Japan’s Prime Minister Fumio Kishida has vowed to deepen cooperation with South Korea to tackle escalating global security challenges in the region as he became the first Japanese leader to visit the country in more than a decade.
The Japanese leader said the two governments agreed on the need to strengthen security cooperation to address North Korea’s ongoing “provocative actions,” while keeping the door open for dialogue.
“Our shuttle diplomacy continues. Two weeks from now, I will welcome President Yoon to Hiroshima [for the G-7 summit],” he said. “We confirmed our close cooperation on various issues facing the international community.”
Kishida said negotiations on reviving their countries’ military intelligence-sharing pact were in progress to counter the North Korean socialist regime’s nuclear and missile threats. The pact, signed in 2016, had been stalled since 2019 due to their wartime forced-labor dispute.
The Japanese leader expressed that his “heart aches” for the many Koreans who suffered through a very difficult and sad experience in the “harsh environment” of Japan’s 1910–1945 colonial rule.
Yoon said the cooperation between Japan and South Korea is essential “not only for the common interests of both countries but also for world peace and prosperity,” citing the “grave” international situation.
The Washington Declaration
Kishida’s visit to South Korea came days after Yoon concluded his six-day visit to the United States on April 29, during which Yoon signed the Washington Declaration with President Joe Biden to reaffirm their countries’ 70-year treaty.
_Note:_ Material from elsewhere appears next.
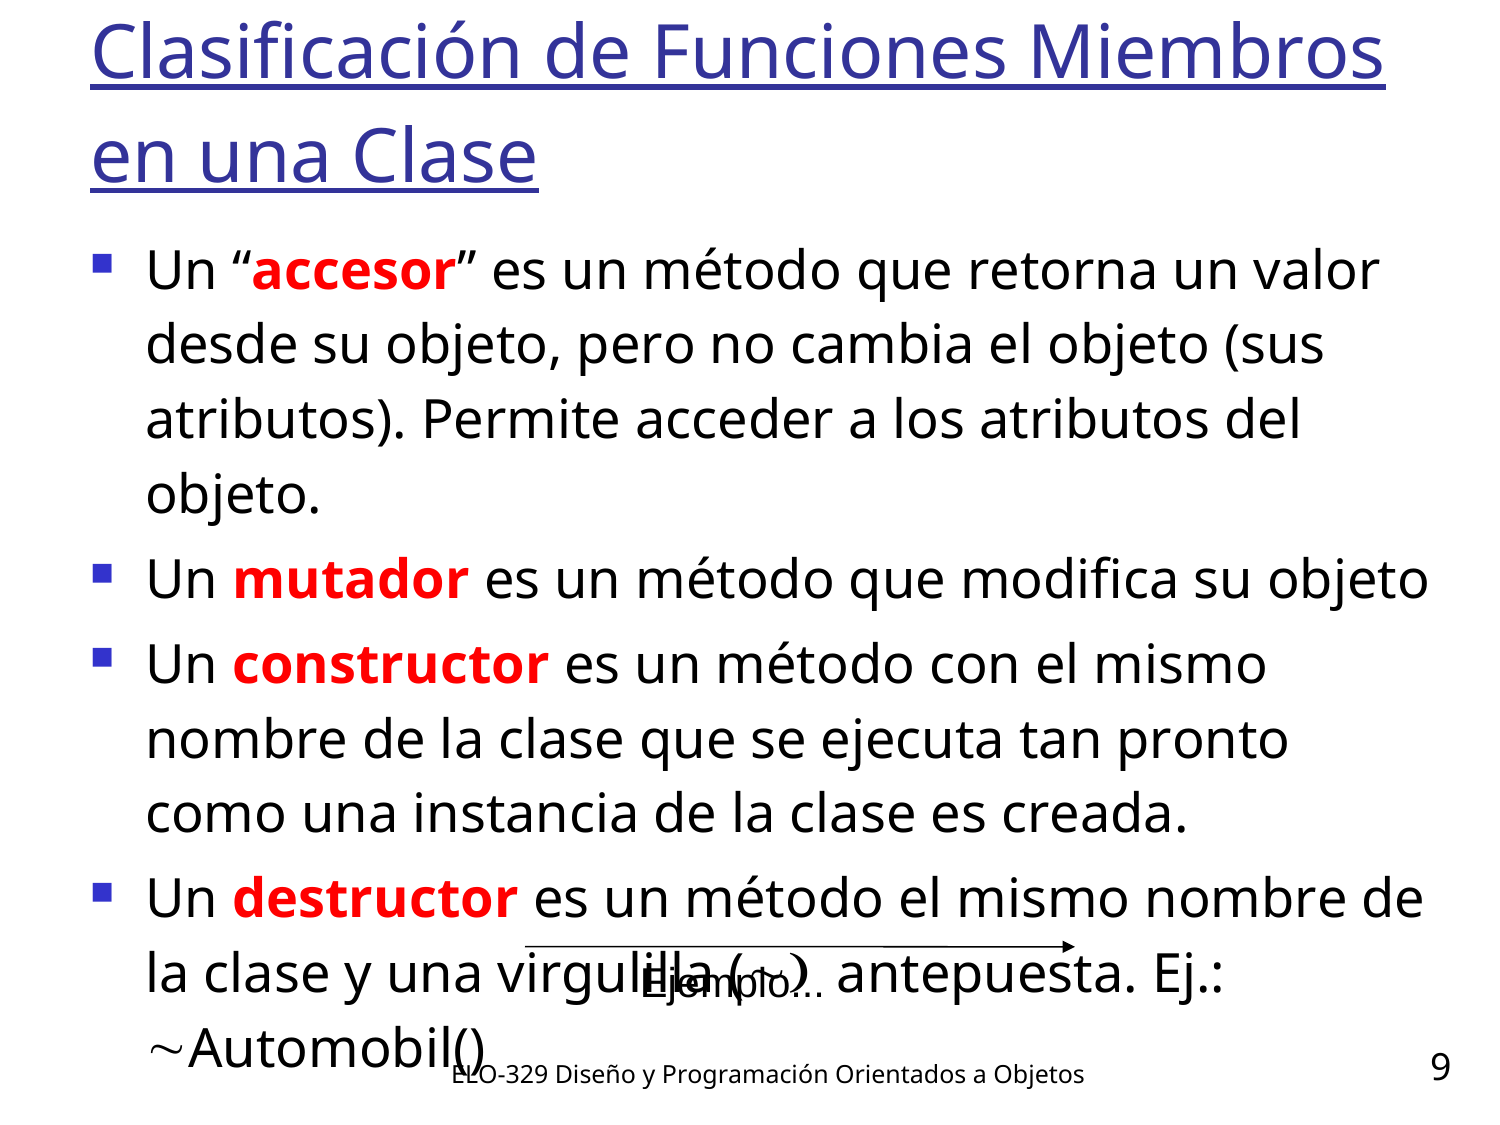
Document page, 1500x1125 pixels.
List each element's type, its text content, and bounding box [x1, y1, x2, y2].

title Clasificación de Funciones Miembros en una Clase [75, 30, 1500, 212]
list Un “accesor” es un método que retorna un valor desde su objeto, pero no cambia el objeto (sus atributos). Permite acceder a los atributos del objeto. Un mutador es un método que modifica su objeto Un constructor es un método con el mismo nombre de la clase que se ejecuta tan pronto como una instancia de la clase es creada. Un destructor es un método el mismo nombre de la clase y una virgulilla () antepuesta. Ej.: Automobil()‏ [75, 222, 1462, 1043]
Biden warned that any nuclear attack by North Korea against the United States or its allies is “unacceptable and will result in the end of whatever regime.”
In the declaration, South Korea expressed “full confidence” in U.S. extended deterrence commitments, and Washington pledged to make “every effort” to consult with South Korea on “any possible nuclear weapons employment” in the region.
The United States has persisted in engaging in “direct talks” with North Korea without preconditions in favor of a diplomatic solution, but North Korea rebuffed these efforts.